#### [Data excerpts]

▬▬▬

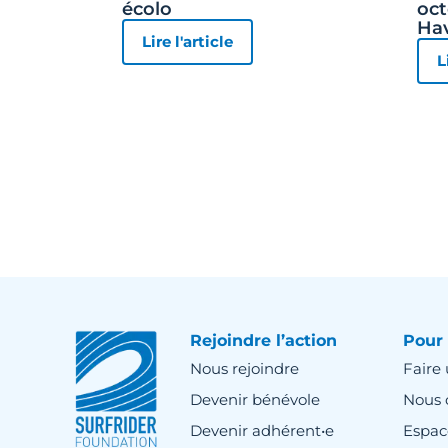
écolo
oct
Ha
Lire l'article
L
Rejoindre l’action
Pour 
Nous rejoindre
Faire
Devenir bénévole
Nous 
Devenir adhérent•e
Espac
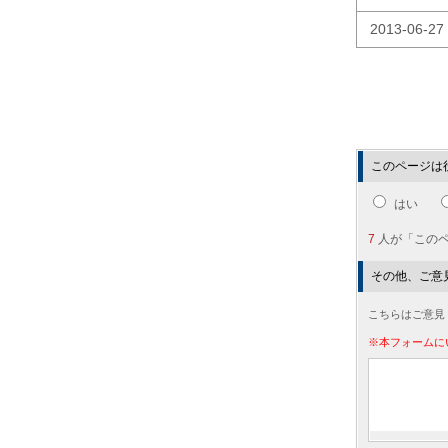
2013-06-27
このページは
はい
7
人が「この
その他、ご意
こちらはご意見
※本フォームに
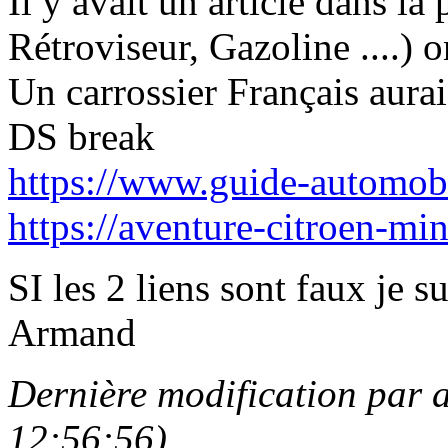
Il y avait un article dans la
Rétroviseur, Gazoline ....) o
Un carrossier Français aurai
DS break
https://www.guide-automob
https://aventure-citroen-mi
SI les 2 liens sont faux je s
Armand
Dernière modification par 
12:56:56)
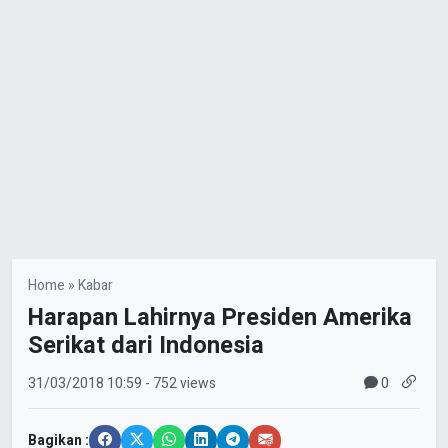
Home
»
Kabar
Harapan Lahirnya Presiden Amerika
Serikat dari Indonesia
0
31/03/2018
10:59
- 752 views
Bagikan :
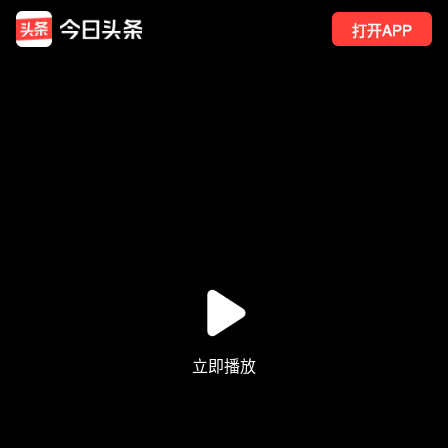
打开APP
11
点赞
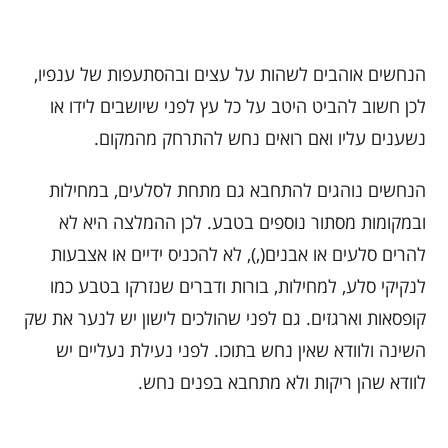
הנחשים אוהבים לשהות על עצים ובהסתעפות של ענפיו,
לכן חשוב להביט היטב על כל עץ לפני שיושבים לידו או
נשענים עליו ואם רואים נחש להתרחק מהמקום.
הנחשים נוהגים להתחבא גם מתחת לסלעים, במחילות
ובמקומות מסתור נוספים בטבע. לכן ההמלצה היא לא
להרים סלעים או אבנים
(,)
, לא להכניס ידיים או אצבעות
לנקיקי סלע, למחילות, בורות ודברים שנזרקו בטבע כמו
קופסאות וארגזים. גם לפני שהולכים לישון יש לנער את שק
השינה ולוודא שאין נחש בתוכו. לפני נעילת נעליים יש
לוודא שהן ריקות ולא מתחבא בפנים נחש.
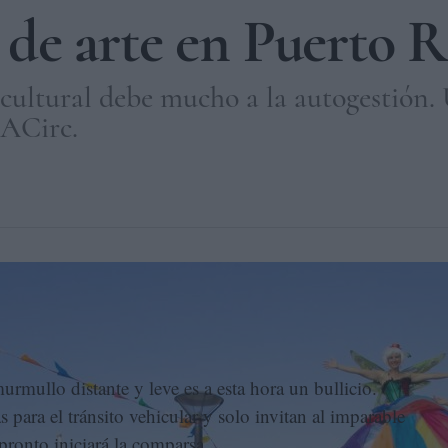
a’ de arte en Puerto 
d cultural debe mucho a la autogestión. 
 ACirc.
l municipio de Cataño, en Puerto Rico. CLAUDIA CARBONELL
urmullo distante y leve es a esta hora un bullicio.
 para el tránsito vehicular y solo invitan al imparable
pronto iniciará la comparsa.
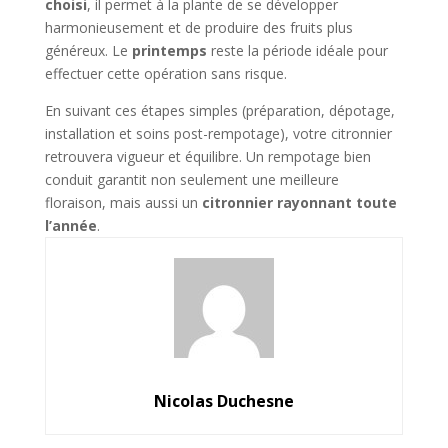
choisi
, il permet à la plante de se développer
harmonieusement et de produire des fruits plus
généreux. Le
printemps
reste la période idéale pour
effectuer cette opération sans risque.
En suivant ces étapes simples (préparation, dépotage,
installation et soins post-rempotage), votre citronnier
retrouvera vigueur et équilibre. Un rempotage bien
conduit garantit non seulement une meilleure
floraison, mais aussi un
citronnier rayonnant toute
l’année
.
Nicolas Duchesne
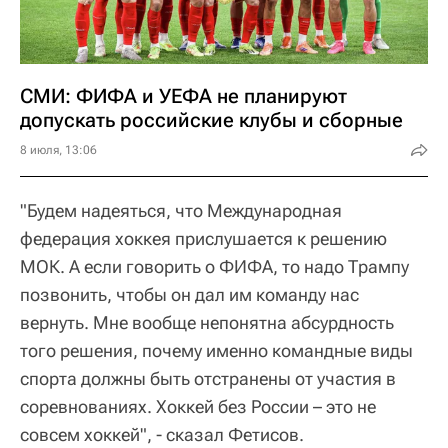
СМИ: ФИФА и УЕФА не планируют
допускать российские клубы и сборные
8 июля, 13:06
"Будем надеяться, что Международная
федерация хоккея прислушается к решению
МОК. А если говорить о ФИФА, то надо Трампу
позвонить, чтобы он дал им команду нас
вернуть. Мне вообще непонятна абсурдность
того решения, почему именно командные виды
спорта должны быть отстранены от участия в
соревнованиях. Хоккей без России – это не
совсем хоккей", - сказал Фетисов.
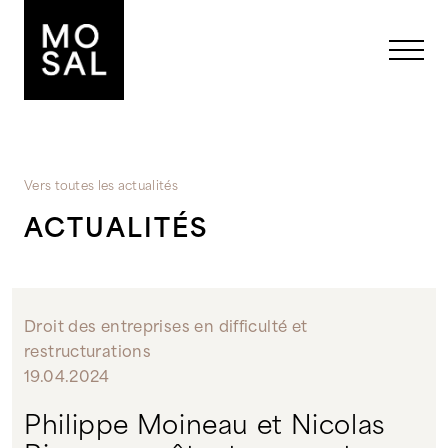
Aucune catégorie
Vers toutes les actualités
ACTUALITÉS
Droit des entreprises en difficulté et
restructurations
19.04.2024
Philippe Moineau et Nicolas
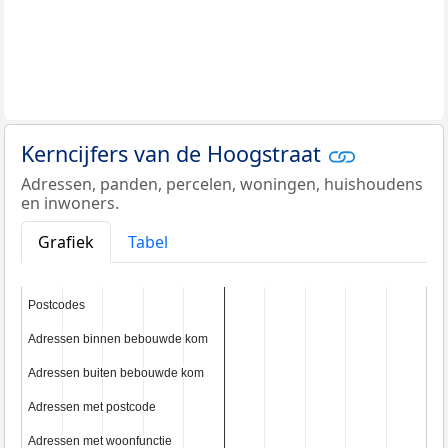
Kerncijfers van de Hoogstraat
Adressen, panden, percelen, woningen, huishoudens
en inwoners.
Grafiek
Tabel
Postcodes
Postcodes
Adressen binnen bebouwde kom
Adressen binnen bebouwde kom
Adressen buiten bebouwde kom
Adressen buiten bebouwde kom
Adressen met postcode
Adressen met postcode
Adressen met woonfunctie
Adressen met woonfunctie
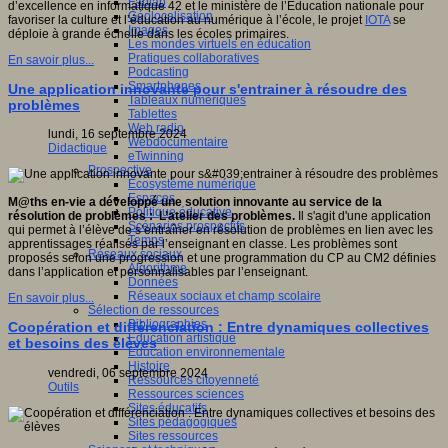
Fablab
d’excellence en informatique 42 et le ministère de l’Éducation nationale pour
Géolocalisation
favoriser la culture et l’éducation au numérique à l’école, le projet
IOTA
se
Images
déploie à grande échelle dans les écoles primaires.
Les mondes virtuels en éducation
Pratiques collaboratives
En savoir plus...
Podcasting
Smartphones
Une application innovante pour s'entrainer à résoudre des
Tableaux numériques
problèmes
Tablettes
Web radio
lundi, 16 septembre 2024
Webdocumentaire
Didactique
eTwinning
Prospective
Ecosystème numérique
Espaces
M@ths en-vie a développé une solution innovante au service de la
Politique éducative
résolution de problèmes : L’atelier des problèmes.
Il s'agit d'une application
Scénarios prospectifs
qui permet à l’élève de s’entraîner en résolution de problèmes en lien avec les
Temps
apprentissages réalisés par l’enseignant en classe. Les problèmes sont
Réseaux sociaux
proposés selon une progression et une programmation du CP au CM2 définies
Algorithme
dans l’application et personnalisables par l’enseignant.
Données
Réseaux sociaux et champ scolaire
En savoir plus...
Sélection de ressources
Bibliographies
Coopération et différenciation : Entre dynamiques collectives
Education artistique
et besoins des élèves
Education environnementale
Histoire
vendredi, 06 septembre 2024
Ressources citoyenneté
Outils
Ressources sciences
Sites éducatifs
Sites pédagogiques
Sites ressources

▬▬▬

#### [Exercise instructions]
Transcribe the text of every item above line for line, leaving out the pictures.

#### [Response below]
écolo
oct
Ha
Lire l'article
L
Rejoindre l’action
Pour 
Nous rejoindre
Faire
Devenir bénévole
Nous 
Devenir adhérent•e
Espac
2013-06-27
このページは
はい
7
人が「この
その他、ご意
こちらはご意見
※本フォームに
Il y avait un article dans la
Rétroviseur, Gazoline ....) o
Un carrossier Français aurai
DS break
https://www.guide-automob
https://aventure-citroen-mi
SI les 2 liens sont faux je s
Armand
Dernière modification par 
12:56:56)
Home
»
Kabar
Harapan Lahirnya Presiden Amerika
Serikat dari Indonesia
0
31/03/2018
10:59
- 752 views
Bagikan :
打开APP
11
点赞
הנחשים אוהבים לשהות על עצים ובהסתעפות של ענפיו,
לכן חשוב להביט היטב על כל עץ לפני שיושבים לידו או
נשענים עליו ואם רואים נחש להתרחק מהמקום.
הנחשים נוהגים להתחבא גם מתחת לסלעים, במחילות
ובמקומות מסתור נוספים בטבע. לכן ההמלצה היא לא
להרים סלעים או אבנים
(,)
, לא להכניס ידיים או אצבעות
לנקיקי סלע, למחילות, בורות ודברים שנזרקו בטבע כמו
קופסאות וארגזים. גם לפני שהולכים לישון יש לנער את שק
השינה ולוודא שאין נחש בתוכו. לפני נעילת נעליים יש
לוודא שהן ריקות ולא מתחבא בפנים נחש.
a’ de arte en Puerto 
d cultural debe mucho a la autogestión. 
 ACirc.
l municipio de Cataño, en Puerto Rico. CLAUDIA CARBONELL
urmullo distante y leve es a esta hora un bullicio.
 para el tránsito vehicular y solo invitan al imparable
pronto iniciará la comparsa.
choisi
, il permet à la plante de se développer
harmonieusement et de produire des fruits plus
généreux. Le
printemps
reste la période idéale pour
effectuer cette opération sans risque.
En suivant ces étapes simples (préparation, dépotage,
installation et soins post-rempotage), votre citronnier
retrouvera vigueur et équilibre. Un rempotage bien
conduit garantit non seulement une meilleure
floraison, mais aussi un
citronnier rayonnant toute
l’année
.
Nicolas Duchesne
СМИ: ФИФА и УЕФА не планируют
допускать российские клубы и сборные
8 июля, 13:06
"Будем надеяться, что Международная
федерация хоккея прислушается к решению
МОК. А если говорить о ФИФА, то надо Трампу
позвонить, чтобы он дал им команду нас
вернуть. Мне вообще непонятна абсурдность
того решения, почему именно командные виды
спорта должны быть отстранены от участия в
соревнованиях. Хоккей без России – это не
совсем хоккей", - сказал Фетисов.
Aucune catégorie
Vers toutes les actualités
ACTUALITÉS
Droit des entreprises en difficulté et
restructurations
19.04.2024
Philippe Moineau et Nicolas
Kerncijfers van de Hoogstraat
Adressen, panden, percelen, woningen, huishoudens
en inwoners.
Grafiek
Tabel
Postcodes
Postcodes
Adressen binnen bebouwde kom
Adressen binnen bebouwde kom
Adressen buiten bebouwde kom
Adressen buiten bebouwde kom
Adressen met postcode
Adressen met postcode
Adressen met woonfunctie
Adressen met woonfunctie
Fablab
d’excellence en informatique 42 et le ministère de l’Éducation nationale pour
Géolocalisation
favoriser la culture et l’éducation au numérique à l’école, le projet
IOTA
se
Images
déploie à grande échelle dans les écoles primaires.
Les mondes virtuels en éducation
Pratiques collaboratives
En savoir plus...
Podcasting
Smartphones
Une application innovante pour s'entrainer à résoudre des
Tableaux numériques
problèmes
Tablettes
Web radio
lundi, 16 septembre 2024
Webdocumentaire
Didactique
eTwinning
Prospective
Ecosystème numérique
Espaces
M@ths en-vie a développé une solution innovante au service de la
Politique éducative
résolution de problèmes : L’atelier des problèmes.
Il s'agit d'une application
Scénarios prospectifs
qui permet à l’élève de s’entraîner en résolution de problèmes en lien avec les
Temps
apprentissages réalisés par l’enseignant en classe. Les problèmes sont
Réseaux sociaux
proposés selon une progression et une programmation du CP au CM2 définies
Algorithme
dans l’application et personnalisables par l’enseignant.
Données
Réseaux sociaux et champ scolaire
En savoir plus...
Sélection de ressources
Bibliographies
Coopération et différenciation : Entre dynamiques collectives
Education artistique
et besoins des élèves
Education environnementale
Histoire
vendredi, 06 septembre 2024
Ressources citoyenneté
Outils
Ressources sciences
Sites éducatifs
Sites pédagogiques
Sites ressources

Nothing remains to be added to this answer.